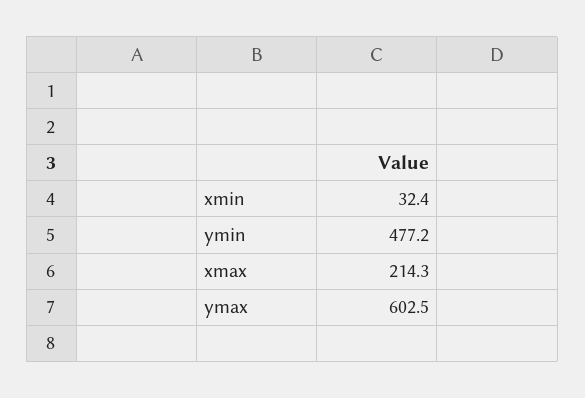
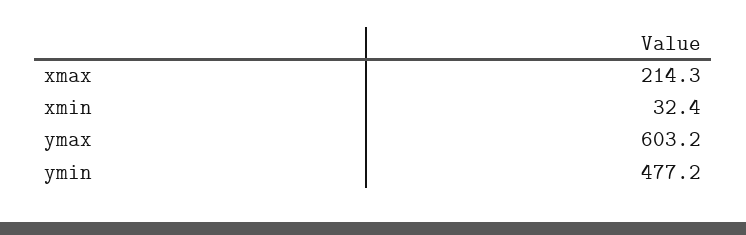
ymax: 602.5 -> 603.2

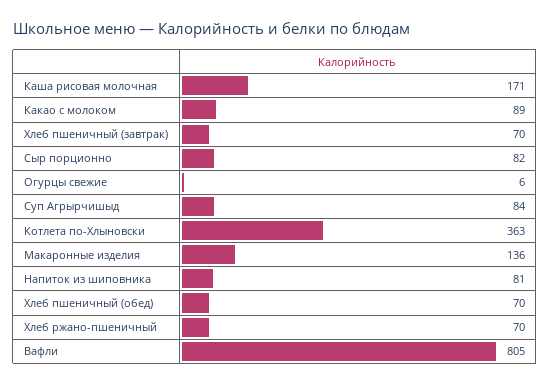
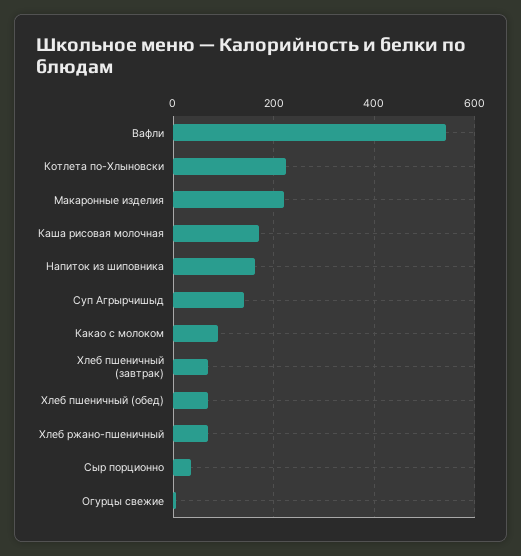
Сыр порционно: 82 -> 40
Суп Агрырчишыд: 84 -> 140
Котлета по-Хлыновски: 363 -> 220
Макаронные изделия: 136 -> 220
Напиток из шиповника: 81 -> 160
Вафли: 805 -> 540

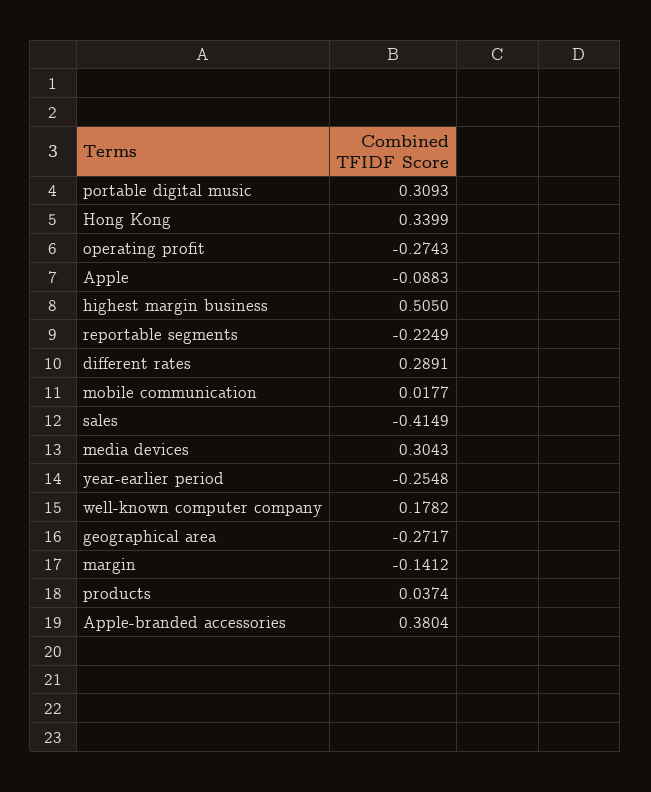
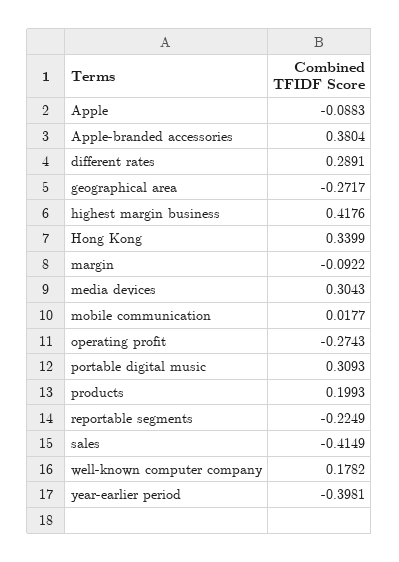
highest margin business: 0.505 -> 0.4176
year-earlier period: -0.2548 -> -0.3981
margin: -0.1412 -> -0.0922
products: 0.0374 -> 0.1993

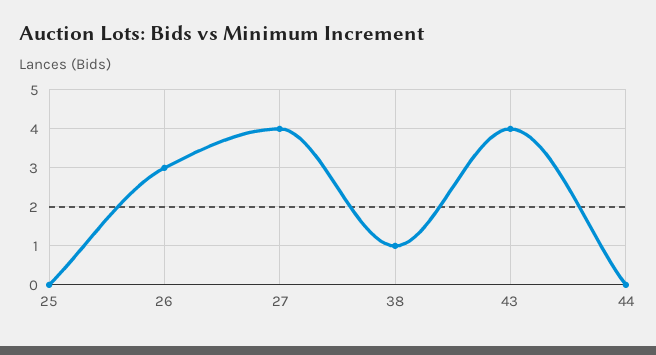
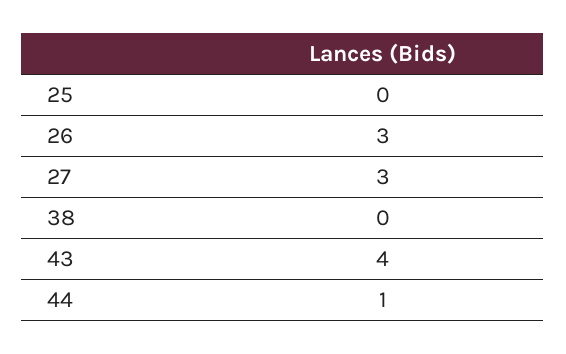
27: 4 -> 3
38: 1 -> 0
44: 0 -> 1

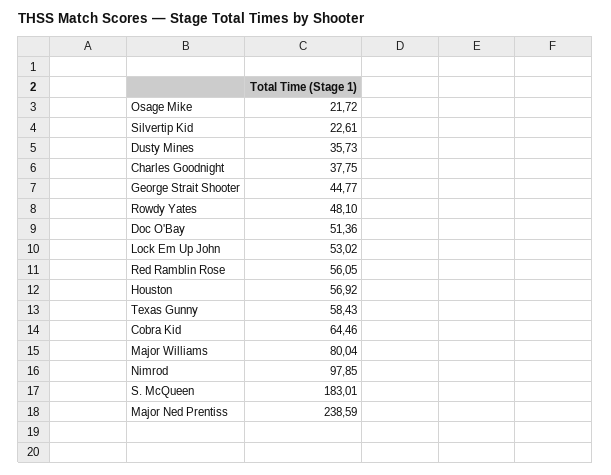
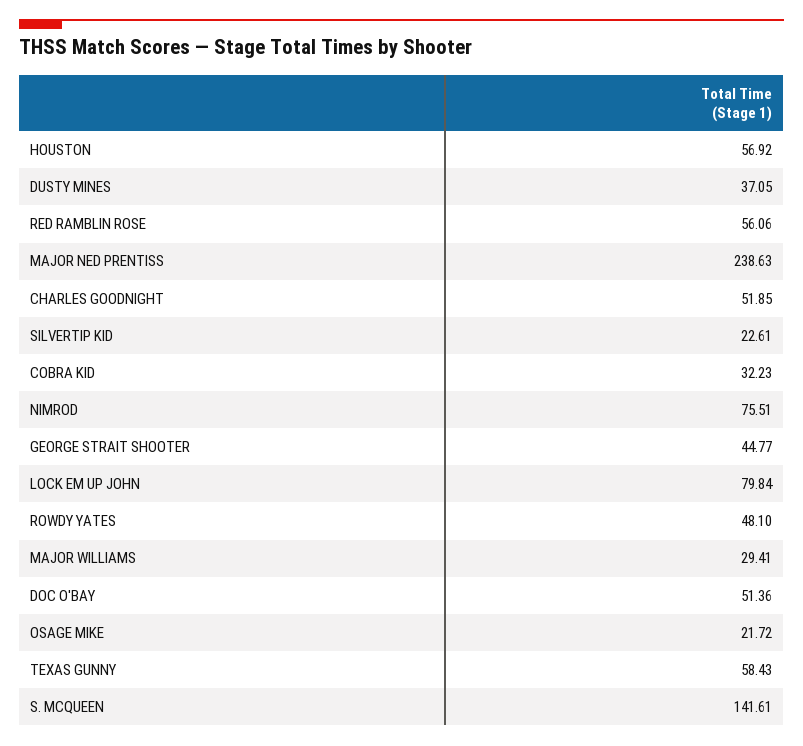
Dusty Mines: 35.73 -> 37.05
Charles Goodnight: 37.75 -> 51.85
Lock Em Up John: 53.02 -> 79.84
Red Ramblin Rose: 56.05 -> 56.06
Cobra Kid: 64.46 -> 32.23
Major Williams: 80.04 -> 29.41
Nimrod: 97.85 -> 75.51
S. McQueen: 183.01 -> 141.61
Major Ned Prentiss: 238.59 -> 238.63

- [Problem]: Look through the entries, and return every line that the word "margin" appears in.

- [Answer below]:
highest margin business: 0.505 -> 0.4176
margin: -0.1412 -> -0.0922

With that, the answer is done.